Ingredients:
- 1/2 cup (120g) pumpkin puree (unsweetened)
- 2 oz (56g) softened cream cheese
- 2 tbsp (30ml) pure maple syrup
- 1 tsp (2g) pumpkin pie spice
- 1/4 tsp (1g) salt
- 6 oz (170g) white chocolate, chopped
- 1 tbsp (15ml) coconut oil, melted
Instructions:
- Mix the pumpkin puree, softened cream cheese, maple syrup, pumpkin pie spice, and salt in a medium bowl. Stir vigorously until the mixture becomes a smooth, uniform orange paste. Note: Make sure there are no cream cheese streaks.
- Scoop the mixture into small, 1 inch spheres using your cookie scoop.
- Arrange the balls on a parchment lined tray, leaving about an inch of space between them.

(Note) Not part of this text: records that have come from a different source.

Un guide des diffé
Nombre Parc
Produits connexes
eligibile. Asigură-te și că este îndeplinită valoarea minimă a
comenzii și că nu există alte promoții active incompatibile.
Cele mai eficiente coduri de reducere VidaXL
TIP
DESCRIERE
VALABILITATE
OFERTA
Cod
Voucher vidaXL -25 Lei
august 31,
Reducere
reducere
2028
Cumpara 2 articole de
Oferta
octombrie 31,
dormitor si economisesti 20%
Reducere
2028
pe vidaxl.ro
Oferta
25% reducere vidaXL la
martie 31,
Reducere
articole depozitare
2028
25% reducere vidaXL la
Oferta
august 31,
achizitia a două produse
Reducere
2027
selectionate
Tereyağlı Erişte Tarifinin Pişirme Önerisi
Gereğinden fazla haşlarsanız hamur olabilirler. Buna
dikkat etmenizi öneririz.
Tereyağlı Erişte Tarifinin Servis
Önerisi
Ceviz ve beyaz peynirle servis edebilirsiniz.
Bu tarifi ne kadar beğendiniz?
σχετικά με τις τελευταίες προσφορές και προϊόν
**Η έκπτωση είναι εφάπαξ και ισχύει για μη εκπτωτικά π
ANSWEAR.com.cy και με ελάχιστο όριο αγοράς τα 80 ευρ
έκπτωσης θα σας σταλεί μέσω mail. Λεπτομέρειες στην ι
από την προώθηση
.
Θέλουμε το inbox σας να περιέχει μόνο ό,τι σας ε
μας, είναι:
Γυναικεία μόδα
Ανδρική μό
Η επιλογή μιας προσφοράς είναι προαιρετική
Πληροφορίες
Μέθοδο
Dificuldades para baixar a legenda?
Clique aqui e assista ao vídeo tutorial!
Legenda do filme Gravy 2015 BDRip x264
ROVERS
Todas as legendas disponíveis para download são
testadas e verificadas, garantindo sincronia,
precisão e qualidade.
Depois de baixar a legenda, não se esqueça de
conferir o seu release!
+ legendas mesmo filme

- Place the tray in the freezer for 30 to 60 minutes until the spheres feel firm to the touch.
- Chop your white chocolate into small, even pieces and place them in a microwave safe bowl with the melted coconut oil.
- Microwave in 30 second intervals, stirring between each burst until the mixture is a glossy, fluid liquid. Note: Stop before it's fully melted; the residual heat will finish the job.
- Drop one chilled pumpkin ball into the melted chocolate.
- Use a fork to lift the ball out, tapping the fork on the edge of the bowl until the ball is fully encased in a smooth shell.
- Place the coated truffle back on the parchment paper and repeat with the remaining balls.